- Given instruction a -
Transcribe the stretch of the program analysis notes from "These are properties" through "(compiler can determine)".

- Quoted passage -

Note

Starting at 1-Introduction to Analysis, slide 41. Missed last week.

False Positive & False Negative

  • False positive: when a tool reports a vulnerability when none exists
  • False negative: when the tool does not report a vulnerability that does exist

Precision & Recall

  • TP: true positive

  • TN: true negative

  • FP: false positive

  • FN: false negative

  • Precision: how many of the reported issues are truly real (real bugs)?

    • soundness
    • false positive rate
  • Recall: how many of the real issues were successfully reported?

    • completeness
    • false negative rate
  • F measure: one number to represent both precision and recall - higher number = better analysis (more sound)

Quiz: Comparing program analyses

  • Calculate the precision, recall, and f-measure of each of the following:
precisionrecallf-measure
sound and complete analysis1.01.01.0
complete analysis with 40% FP rate0.61.00.75
sound analysis with 40% FN rate1.00.60.75
analysis with 30% FP rate and 70% FN rate0.70.30.42

Undecidability of Program Properties

A property of programs is undecidable if no algorithm can always determine (for every possible program) whether that property holds or not, in finite time

For example:

  • “does this program ever crash?”
  • “does this program halt on all inputs?”
  • “does this array access ever go out of bounds?”

These are properties about program behaviour. Some can be answered for specific programs, but no general algorithm exists that always answers correctly for all possible programs.

Decidable Program Properties

Some properties can be checked algorithmically, because they are purely syntactic or simple enough.

For example:

  • “does this source code contain more than 100 lines?” (syntactic, trivial)
  • “does this program reference a variable x?” (lexical check)
  • “is the syntax of this program valid in C?” (compiler can determine)

- Information provided -
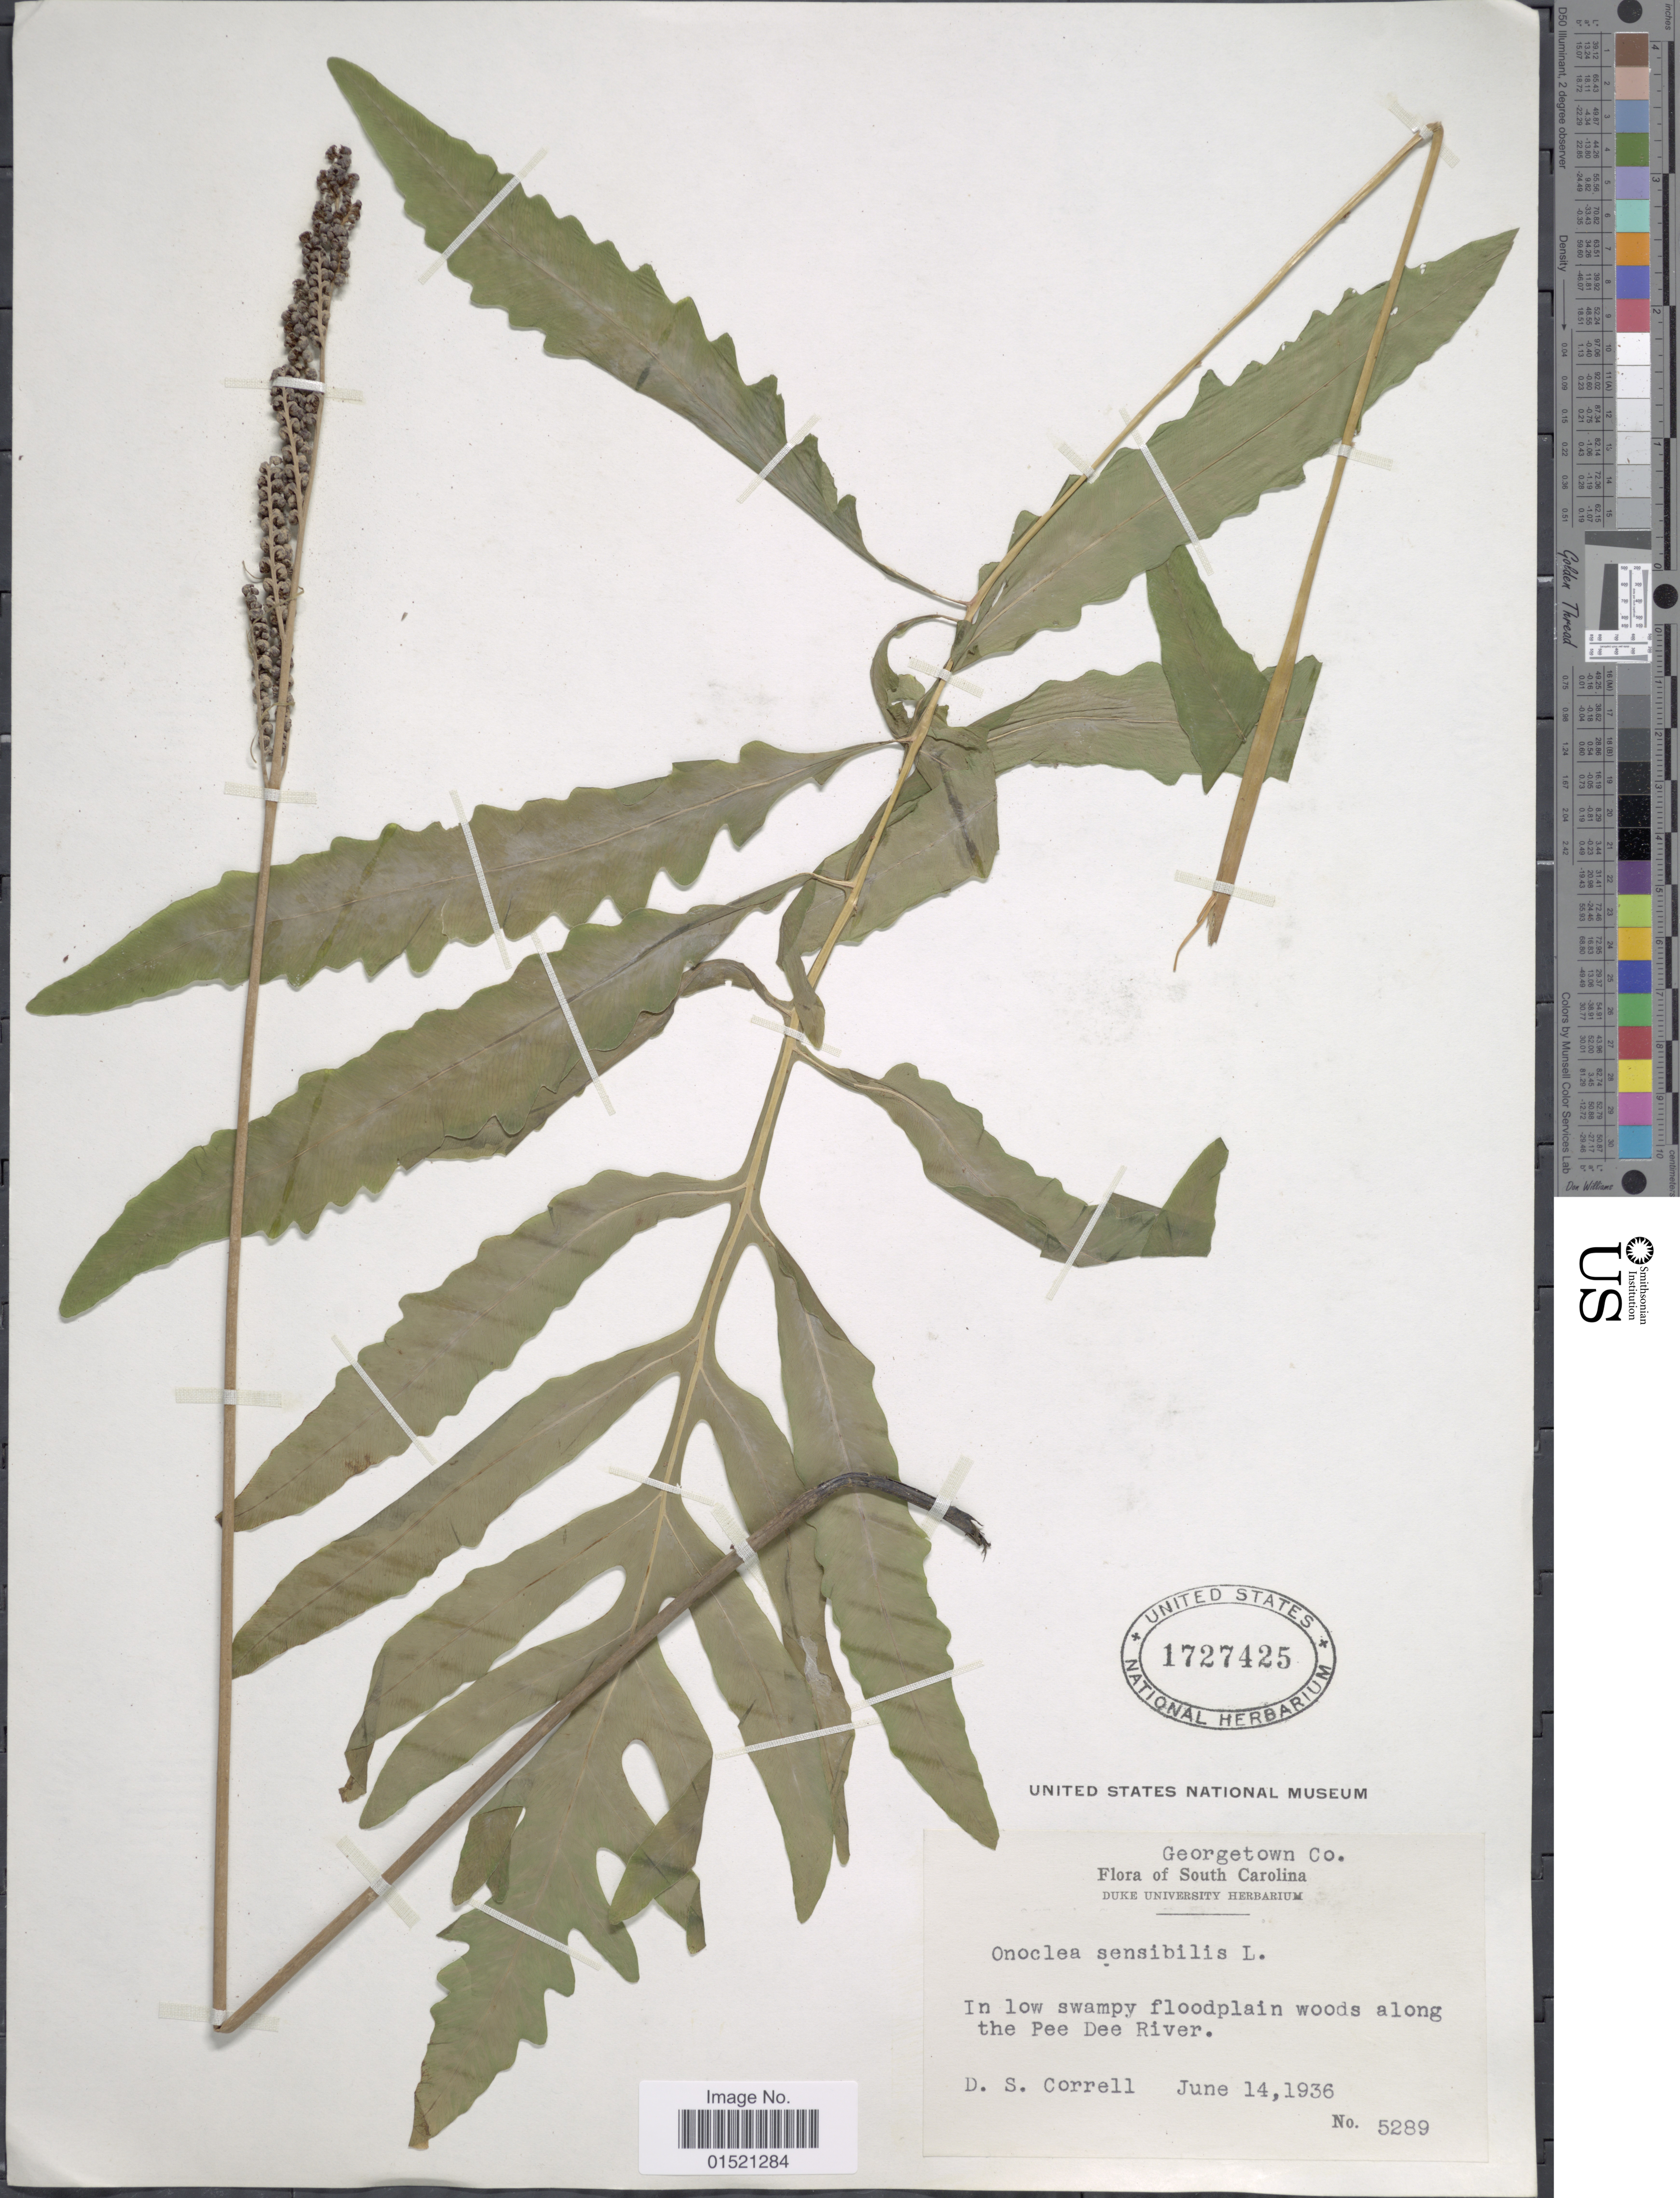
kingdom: Plantae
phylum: Tracheophyta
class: Polypodiopsida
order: Polypodiales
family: Onocleaceae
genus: Onoclea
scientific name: Onoclea sensibilis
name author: L.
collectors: D. S. Correll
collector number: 5289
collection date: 1936-06-14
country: United States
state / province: South Carolina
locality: Georgetown Co., In low swampy floodplain woods along the Pee Dee River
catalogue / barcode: US 1727425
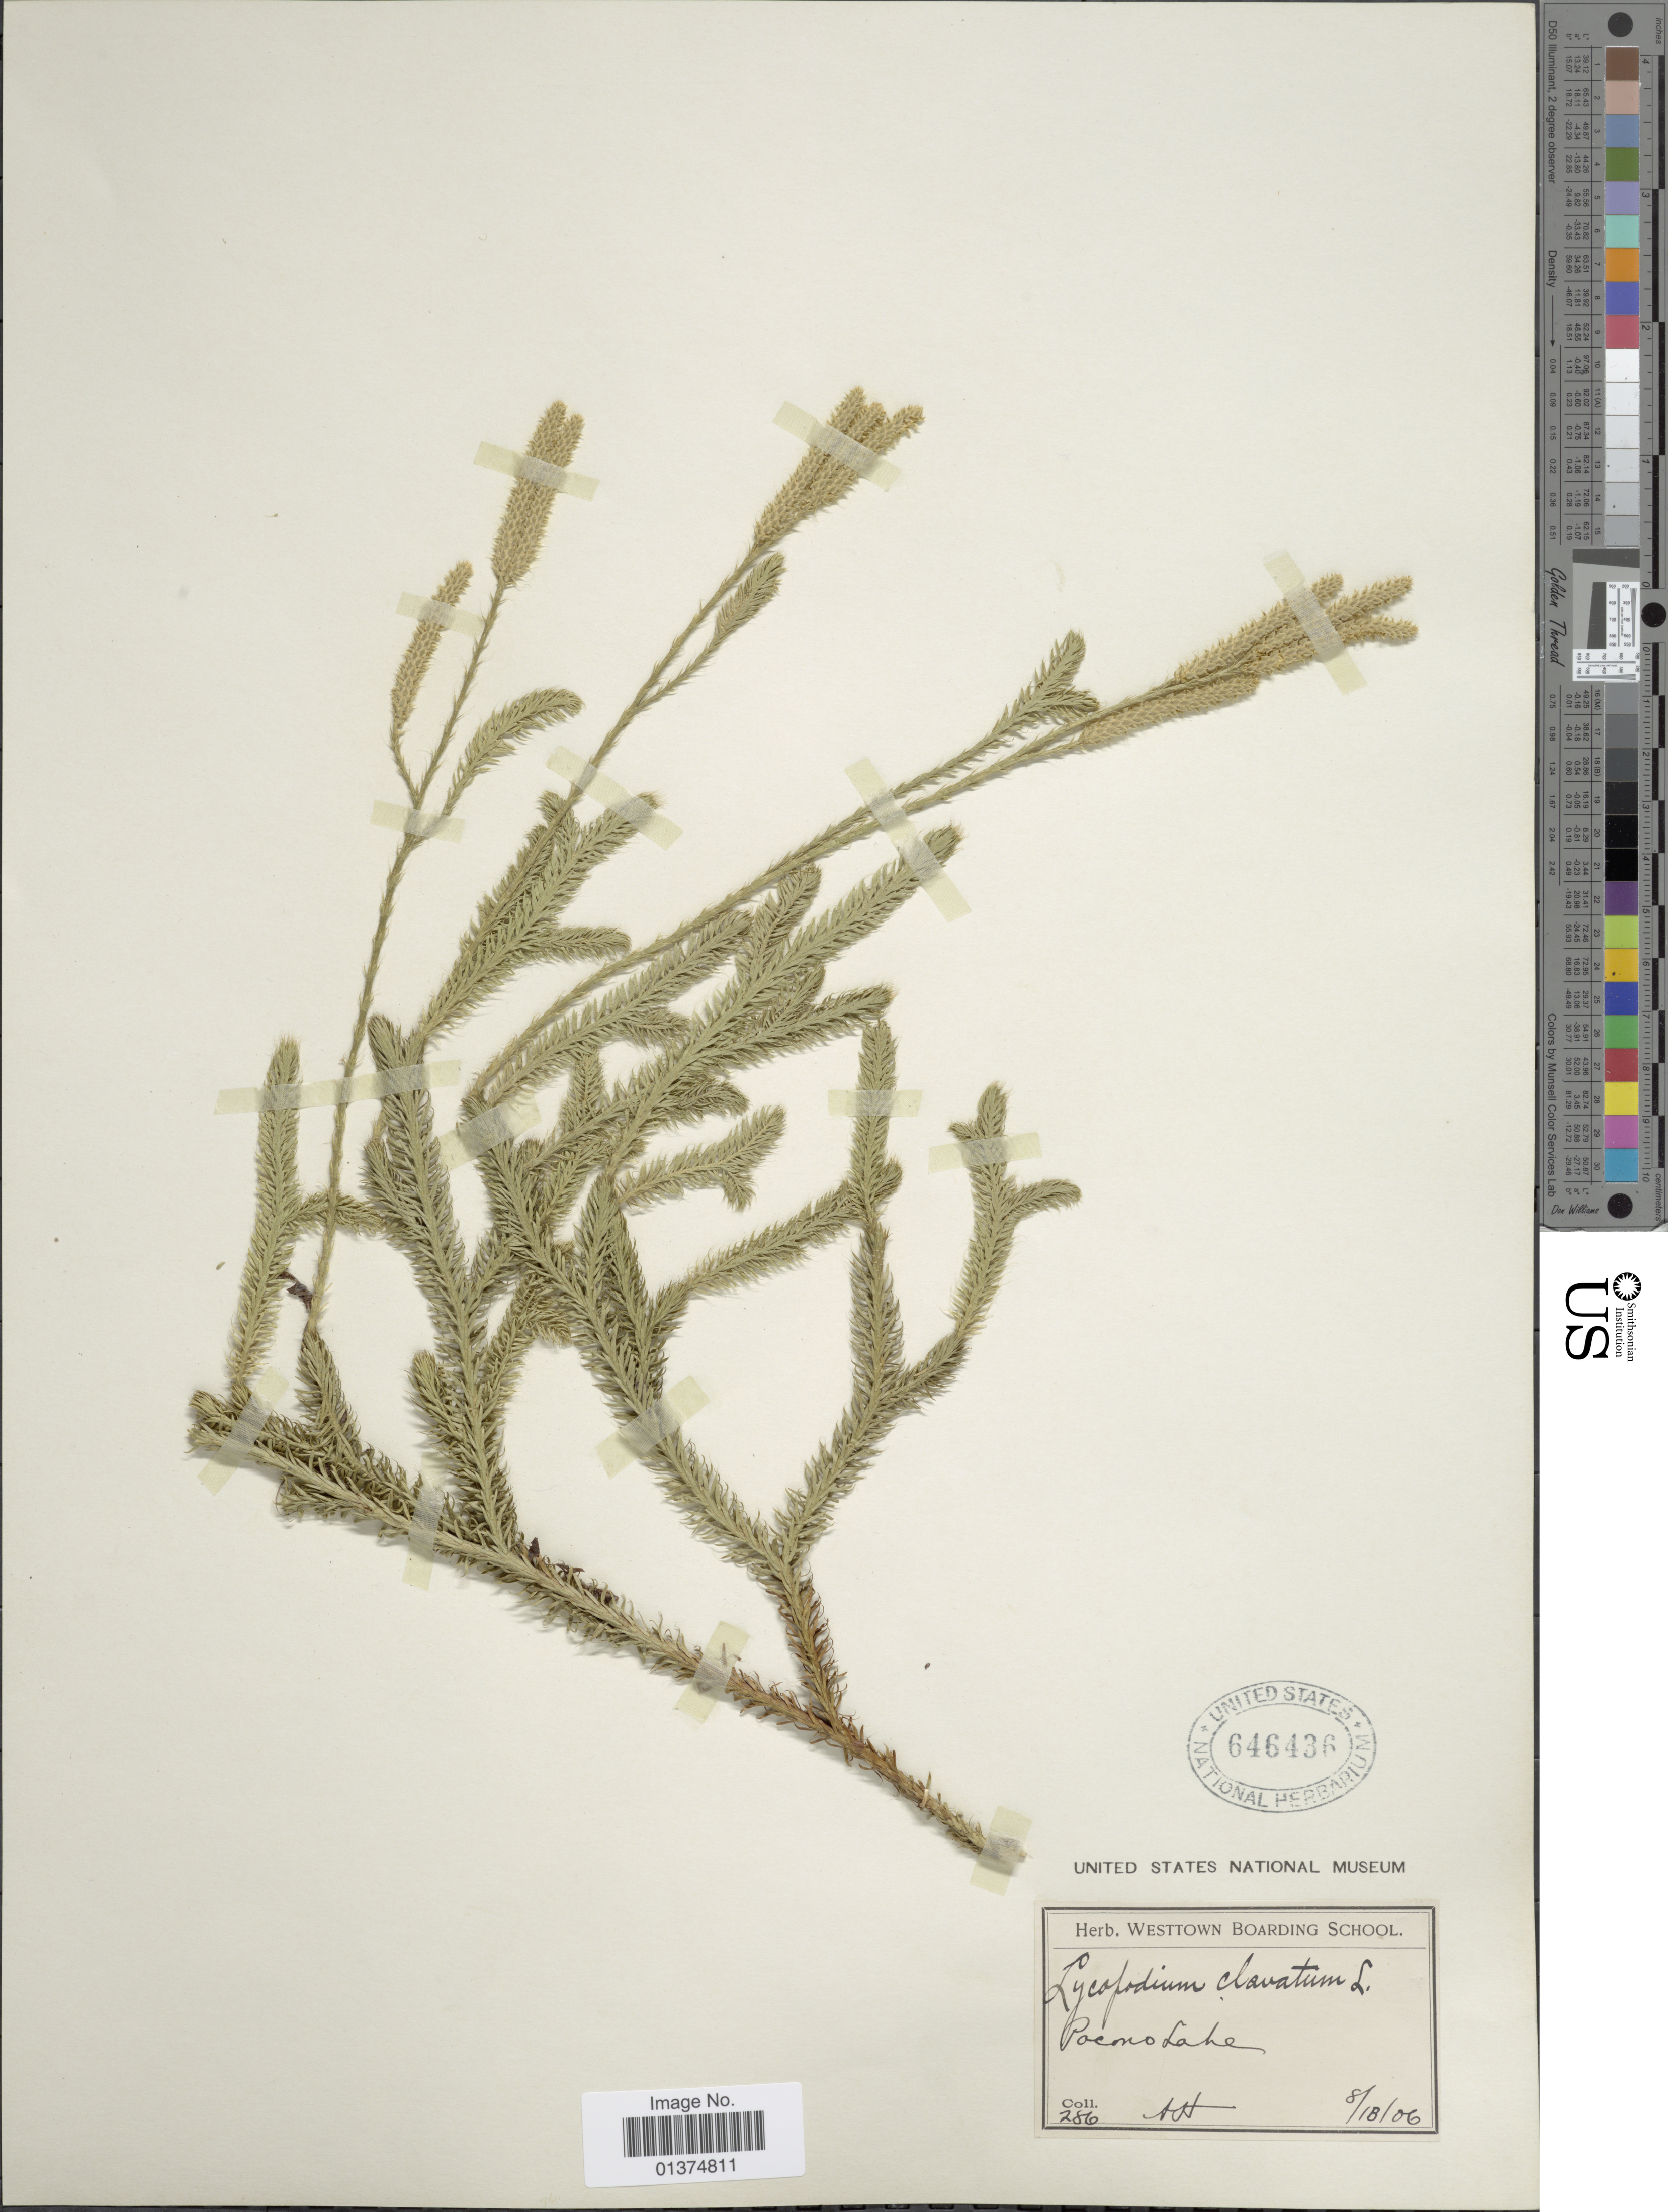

- Given instruction b -
Reproduce the entire herbarium specimen listing verbatim, leaving out the pictures.

- Solution a -
These are properties about program behaviour. Some can be answered for specific programs, but no general algorithm exists that always answers correctly for all possible programs.

Decidable Program Properties

Some properties can be checked algorithmically, because they are purely syntactic or simple enough.

For example:

  • “does this source code contain more than 100 lines?” (syntactic, trivial)
  • “does this program reference a variable x?” (lexical check)
  • “is the syntax of this program valid in C?” (compiler can determine)

- Solution b -
kingdom: Plantae
phylum: Tracheophyta
class: Polypodiopsida
order: Polypodiales
family: Onocleaceae
genus: Onoclea
scientific name: Onoclea sensibilis
name author: L.
collectors: D. S. Correll
collector number: 5289
collection date: 1936-06-14
country: United States
state / province: South Carolina
locality: Georgetown Co., In low swampy floodplain woods along the Pee Dee River
catalogue / barcode: US 1727425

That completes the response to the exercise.